(The “Chinese,” Or: Something Like The Chinese)
In La Chinoise, Godard explores the issue of intra-party ideological difference as he tries to contrast what Marxism and Maoism stand for. He criticizes, though not hard-hittingly, the revisionist policies of the present-day socialists and questions if they are true to communist principles at all. But the larger discussion in the film remains about the involvement of the student community in revolution – an issue he grazed in Masculine-Feminine (1966) employing the same Jean-Pierre Léaud. Through this issue and use of a classroom-like atmosphere for almost the whole film, Godard calls for sensible political education and calculated extremism – both of which the protagonists of the film fail at.
Godard’s use of the red, blue and white colours reaches remarkable heights as he employs them to convey multiple layers of meanings. On a basic level, Godard uses them to portray love, hate and apathy respectively and Contempt (1963) and A Woman is a Woman (1961) remain prime examples of that. Additionally, he uses them to represent communist, neutral and capitalist principles in this trilogy. He also alludes to the presence of these colours on the French flag, as if suggesting that France herself is being torn apart by these opposing ideologies. Godard turns down the notion of the Left and the Right in Made in U.S.A. (1966) and interestingly, red and blue respectively occupy the right and the left side of the French flag! And in La Chinoise, he does all this so effortlessly.

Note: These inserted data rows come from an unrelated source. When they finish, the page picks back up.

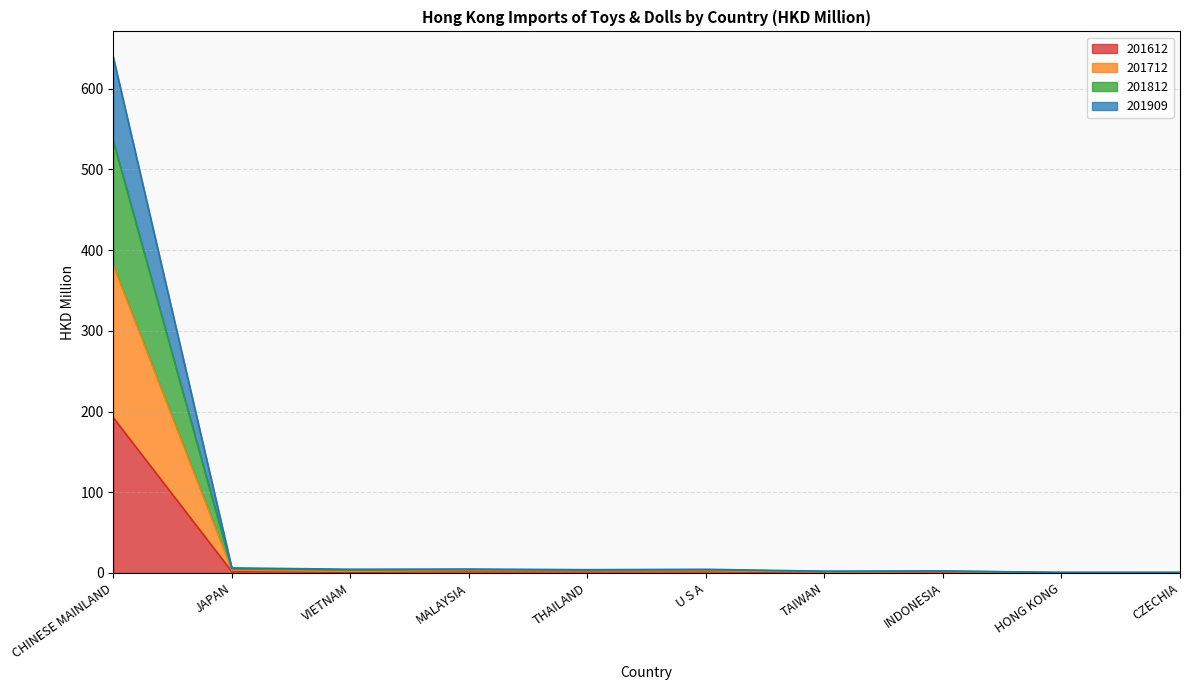

What is the difference between the second highest and second lowest values in the 201712 series?

4.5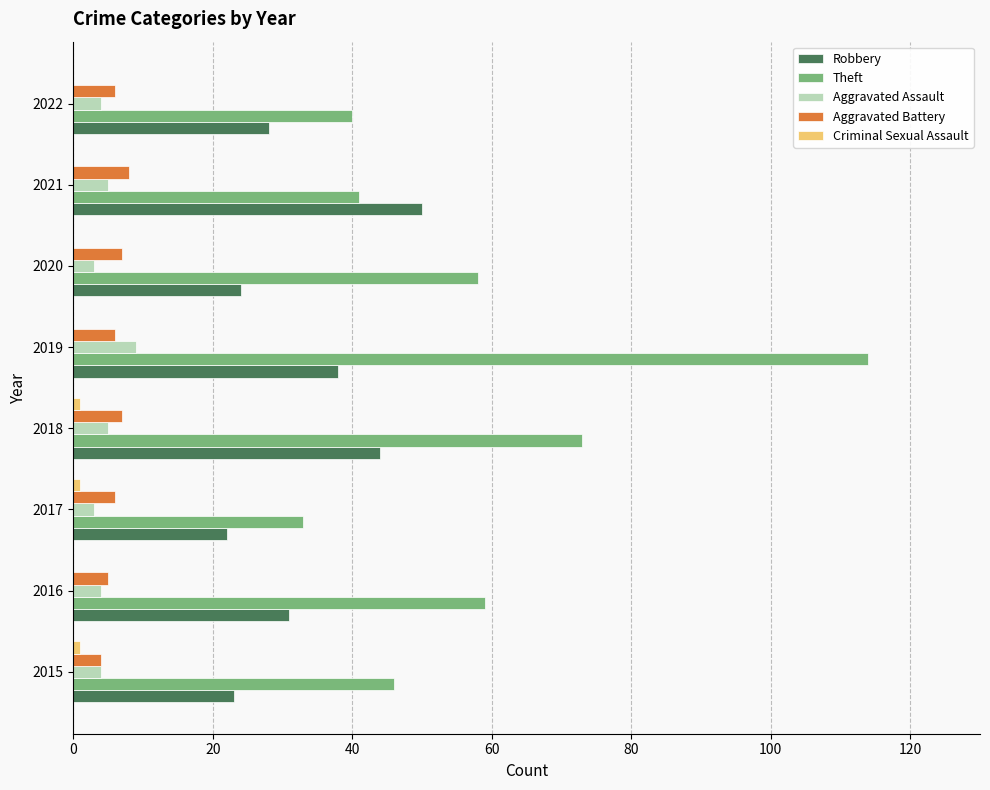

Which series has the largest total across all categories?

Theft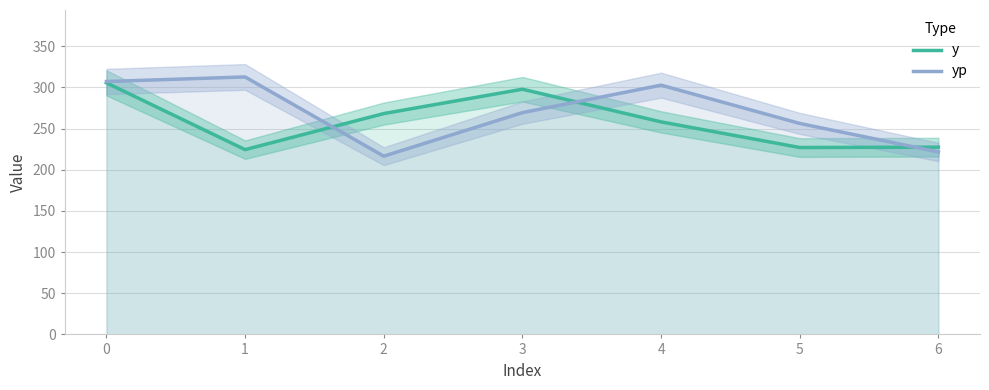

List the series in order of their overall mean, highest first.

yp, y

Godard continues to ruthlessly breach the fourth wall and even refers to Brecht and other influences during the course of the film. In some ways, La Chinoise looks like Godard’s first politically revolutionary film. 2 or 3 things I Know About Her looked like a yearning for change whereas La Chinoise seeks to do the change. Because of this significantly didactic nature of the film, many may decide to put an end to their journey of discovering Godard. But it is indeed after this film that Godard’s films become both politically and cinematically revolutionary.